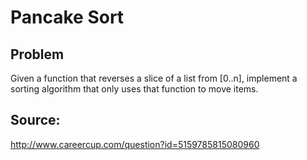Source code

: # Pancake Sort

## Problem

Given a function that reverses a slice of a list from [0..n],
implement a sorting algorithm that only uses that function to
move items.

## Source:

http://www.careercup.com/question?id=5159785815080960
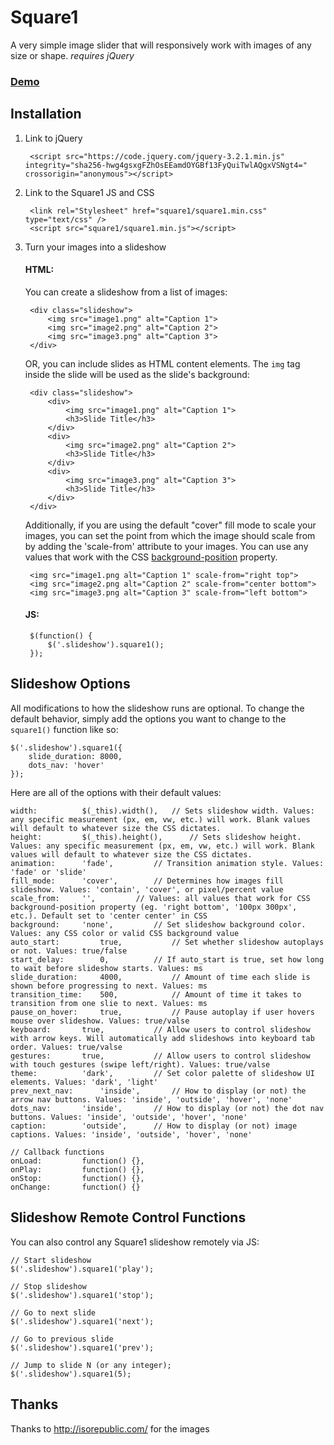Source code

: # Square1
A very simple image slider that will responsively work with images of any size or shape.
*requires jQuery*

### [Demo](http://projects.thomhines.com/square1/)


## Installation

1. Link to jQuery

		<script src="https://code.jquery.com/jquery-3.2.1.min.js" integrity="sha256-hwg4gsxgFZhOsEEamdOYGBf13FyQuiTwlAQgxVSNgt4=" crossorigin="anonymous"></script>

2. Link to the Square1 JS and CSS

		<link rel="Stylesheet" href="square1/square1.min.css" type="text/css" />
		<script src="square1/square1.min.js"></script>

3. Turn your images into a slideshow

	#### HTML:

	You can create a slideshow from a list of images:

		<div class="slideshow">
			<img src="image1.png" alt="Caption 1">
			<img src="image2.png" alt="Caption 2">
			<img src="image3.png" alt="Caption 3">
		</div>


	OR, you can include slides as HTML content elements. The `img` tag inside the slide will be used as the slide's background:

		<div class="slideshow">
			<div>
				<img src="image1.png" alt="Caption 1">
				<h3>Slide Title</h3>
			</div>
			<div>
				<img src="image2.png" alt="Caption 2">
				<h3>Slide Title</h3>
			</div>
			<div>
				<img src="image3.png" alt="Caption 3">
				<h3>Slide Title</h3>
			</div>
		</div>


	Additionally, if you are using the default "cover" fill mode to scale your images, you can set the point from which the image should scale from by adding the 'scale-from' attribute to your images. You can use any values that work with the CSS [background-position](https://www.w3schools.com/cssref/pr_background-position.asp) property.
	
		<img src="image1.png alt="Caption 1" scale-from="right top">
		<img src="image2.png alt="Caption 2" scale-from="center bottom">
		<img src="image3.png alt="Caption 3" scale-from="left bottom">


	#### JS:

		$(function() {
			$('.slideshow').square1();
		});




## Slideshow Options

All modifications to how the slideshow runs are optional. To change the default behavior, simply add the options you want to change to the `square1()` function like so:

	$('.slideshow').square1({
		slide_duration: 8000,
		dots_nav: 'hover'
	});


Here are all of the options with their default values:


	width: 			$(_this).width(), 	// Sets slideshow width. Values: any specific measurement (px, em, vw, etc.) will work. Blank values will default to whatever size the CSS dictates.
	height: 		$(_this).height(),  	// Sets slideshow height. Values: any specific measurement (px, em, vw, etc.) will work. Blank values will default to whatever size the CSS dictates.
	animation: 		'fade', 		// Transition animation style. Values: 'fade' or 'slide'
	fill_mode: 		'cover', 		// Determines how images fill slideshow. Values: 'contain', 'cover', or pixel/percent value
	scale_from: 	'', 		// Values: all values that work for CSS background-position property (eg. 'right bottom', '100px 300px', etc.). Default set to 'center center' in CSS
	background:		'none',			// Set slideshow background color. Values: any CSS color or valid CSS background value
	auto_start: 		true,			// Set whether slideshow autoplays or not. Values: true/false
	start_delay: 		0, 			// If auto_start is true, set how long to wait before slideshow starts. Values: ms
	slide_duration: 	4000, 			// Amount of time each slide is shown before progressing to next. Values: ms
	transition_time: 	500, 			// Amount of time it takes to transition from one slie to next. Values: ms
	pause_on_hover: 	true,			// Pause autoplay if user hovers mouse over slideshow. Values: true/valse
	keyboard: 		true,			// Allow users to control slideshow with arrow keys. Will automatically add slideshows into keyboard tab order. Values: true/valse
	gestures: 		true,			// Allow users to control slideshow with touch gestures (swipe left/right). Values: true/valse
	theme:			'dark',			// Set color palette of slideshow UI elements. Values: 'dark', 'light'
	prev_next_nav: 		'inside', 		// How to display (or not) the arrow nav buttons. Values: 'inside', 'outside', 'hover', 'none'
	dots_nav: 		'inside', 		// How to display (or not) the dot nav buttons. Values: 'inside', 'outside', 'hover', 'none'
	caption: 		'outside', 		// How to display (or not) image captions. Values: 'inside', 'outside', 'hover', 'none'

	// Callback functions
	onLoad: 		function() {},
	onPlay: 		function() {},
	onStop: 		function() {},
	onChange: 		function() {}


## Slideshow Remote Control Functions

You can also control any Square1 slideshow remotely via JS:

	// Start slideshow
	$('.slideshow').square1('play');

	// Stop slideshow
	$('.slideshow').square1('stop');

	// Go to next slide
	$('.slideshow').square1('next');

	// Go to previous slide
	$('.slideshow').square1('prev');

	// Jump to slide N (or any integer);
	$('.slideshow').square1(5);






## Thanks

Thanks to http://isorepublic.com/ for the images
= = = = =
:: TASK TO COMPLETE ::
Using the records above, work out how many lines hold the string "color"; answer with that number alone.

:: EXPECTED ANSWER ::
2